Walking up the stack with the 'up' command until we end up in the _Object_Extend_information call:

(gdb) up
#3 0x02007d08 in _Objects_Extend_information (information=0x2012b18) at c/src/../../cpukit/score/src/
objectextendinformation.c:224
224 _Workspace_Free( old_tables );
(gdb) p old_tables
$16 = (void *) 0x0

It would seem _Object_Extend_information is calling the workspace with a NULL which should be ok or it use to be ok. I chat with Joel and he informs me the code in the interface to the workspace heap has changed and this has exposed some bugs. A check of the code in the heap free call shows the heap protection check is being called before the block pointer has been validated. This also explains why Joel does not see the problem. I built RTEMS with the debug configure option. There are other cases so I will need to perform a careful check of all the heap code to make sure we are correct.

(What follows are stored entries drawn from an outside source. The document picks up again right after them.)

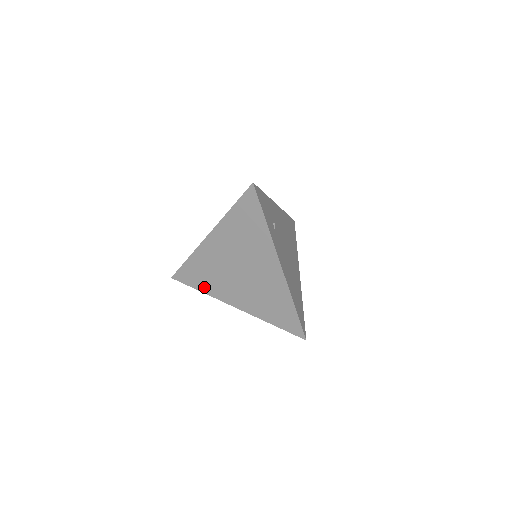
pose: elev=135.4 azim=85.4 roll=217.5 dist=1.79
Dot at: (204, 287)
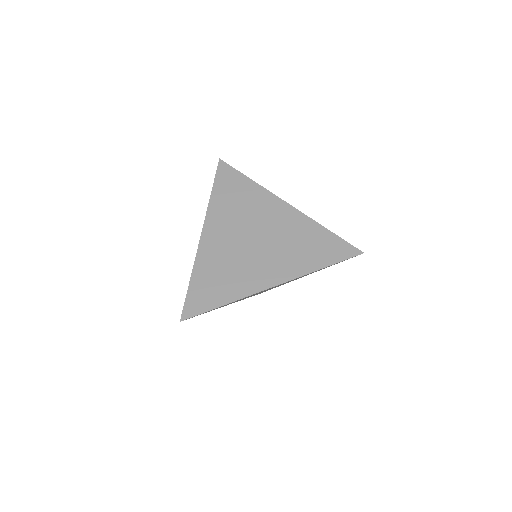
Dot at: (227, 295)
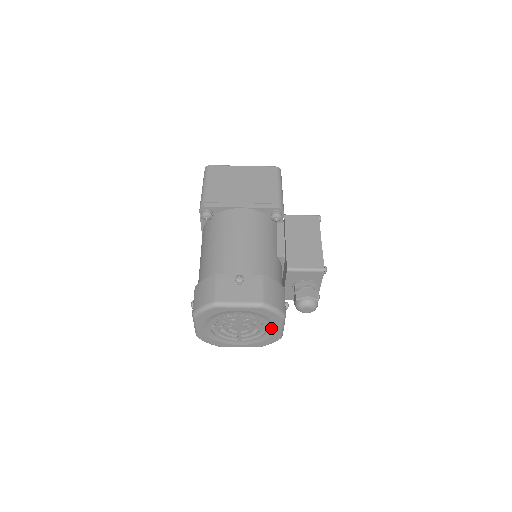
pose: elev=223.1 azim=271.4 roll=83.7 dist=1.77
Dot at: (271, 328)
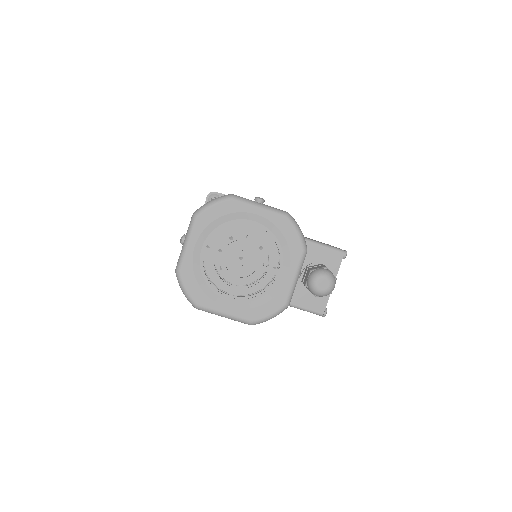
Dot at: (282, 273)
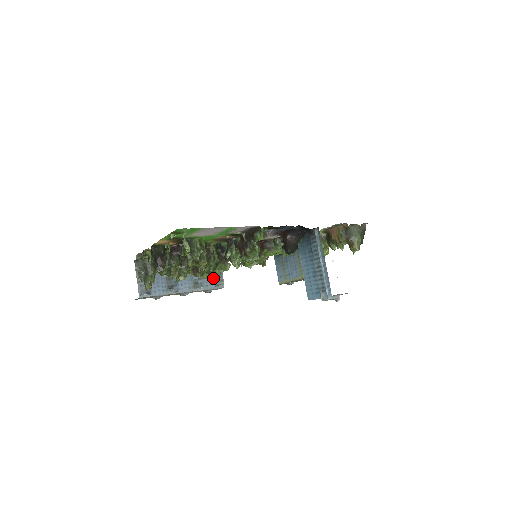
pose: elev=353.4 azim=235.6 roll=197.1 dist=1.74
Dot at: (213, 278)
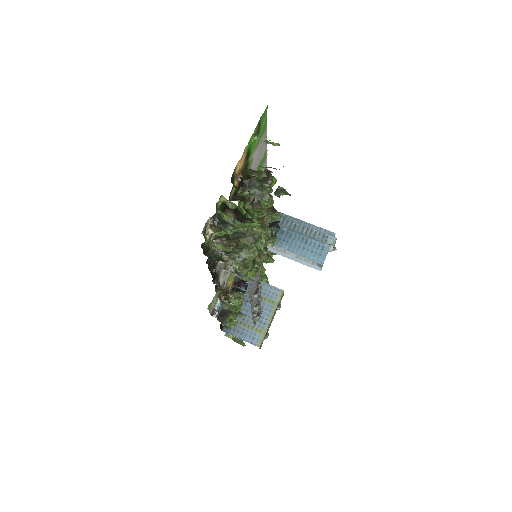
Dot at: (246, 301)
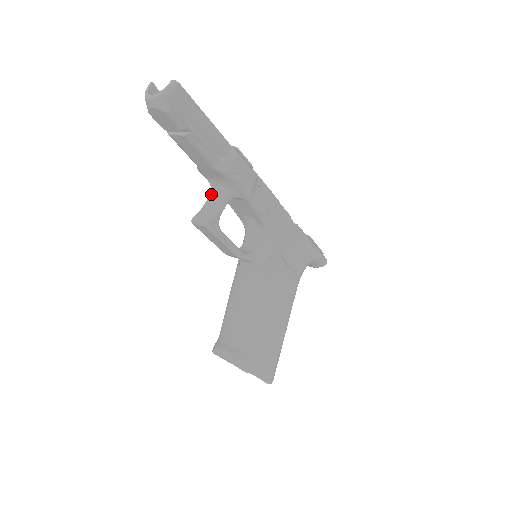
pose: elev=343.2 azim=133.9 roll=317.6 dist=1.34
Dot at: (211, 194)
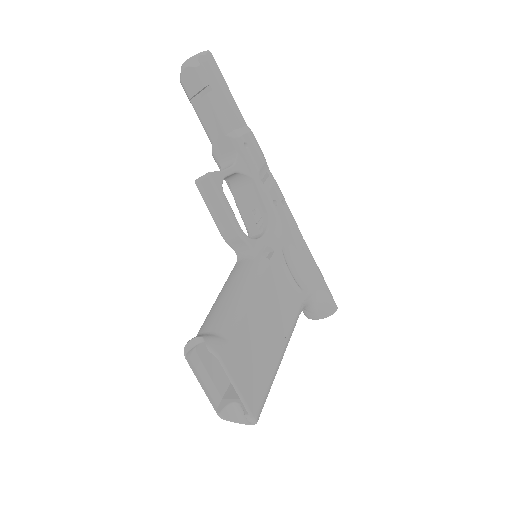
Dot at: occluded
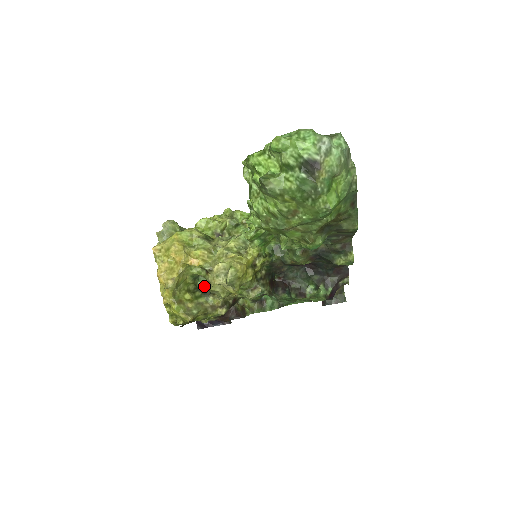
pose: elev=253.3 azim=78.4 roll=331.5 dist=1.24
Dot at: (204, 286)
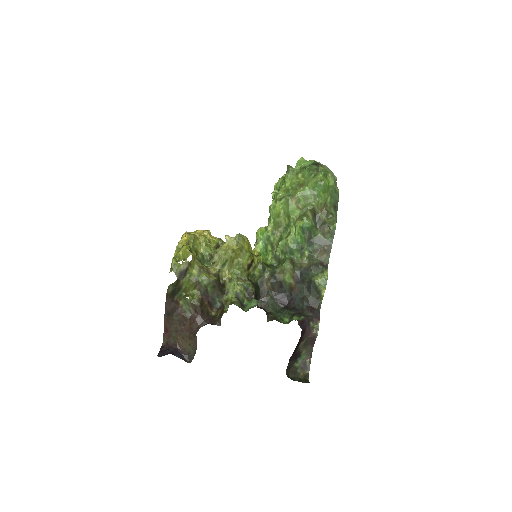
Dot at: occluded
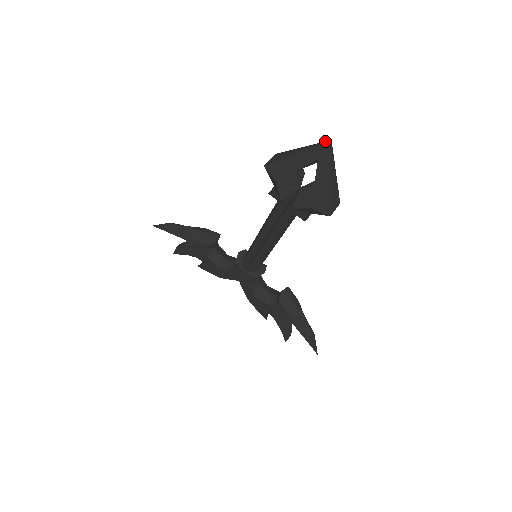
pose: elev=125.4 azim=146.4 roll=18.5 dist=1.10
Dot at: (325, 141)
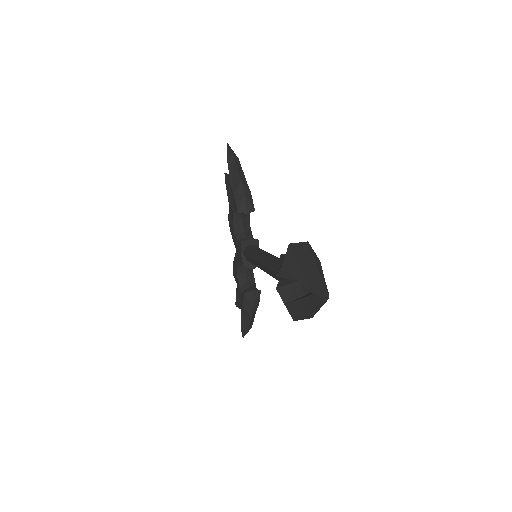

It looks like I am not the only one who has the problem. Peter Dufault has just posted to the RTEMS user list:

http://www.rtems.org/ml/rtems-users/2011/february/msg00142.html

The PR Peter has kindly raised is:

https://www.rtems.org/bugzilla/show_bug.cgi?id=1746

I was talking with Joel about the changes when I noticed the heap extend now allows discontinuous memory regions. I did not know this was allowed and I had been assuming the memory had to be continuous because of the code in _Heap_Is_block_in_heap. A check of rtems_region_extend shows it uses heap extend and its documentation states memory must be continuous. I have raised a PR to handle this:

https://www.rtems.org/bugzilla/show_bug.cgi?id=1747

Back to Joel.. Chris' discussion should provide some insight into how an free software project and community work. I made a modification to move some scattered NULL checks before calls to _Workspace_Free into that routine. Sebastian Huber noted that since NULL pointers shouldn't be processed by _Heap_Free, so the check was technically redundant so he removed it. This exposed a latent bug in _Heap_Free when passed an invalid address and debug checks were enabled. At the same time the Chris and I were tracking this down, a user tripped the same bug and filed a PR. In reviewing the code, Chris and I found other cases which could cause the same fault and a disconnect between extending the heap and checking whether a block was in the heap. This was a side-effect of recent enhancements and had never been caught by a user. So we see a community coding together, reviewing each other's code, and working together to resolve an issue.

It is important to note that this bug was only present in the RTEMS Development Head. It cannot occur in released versions.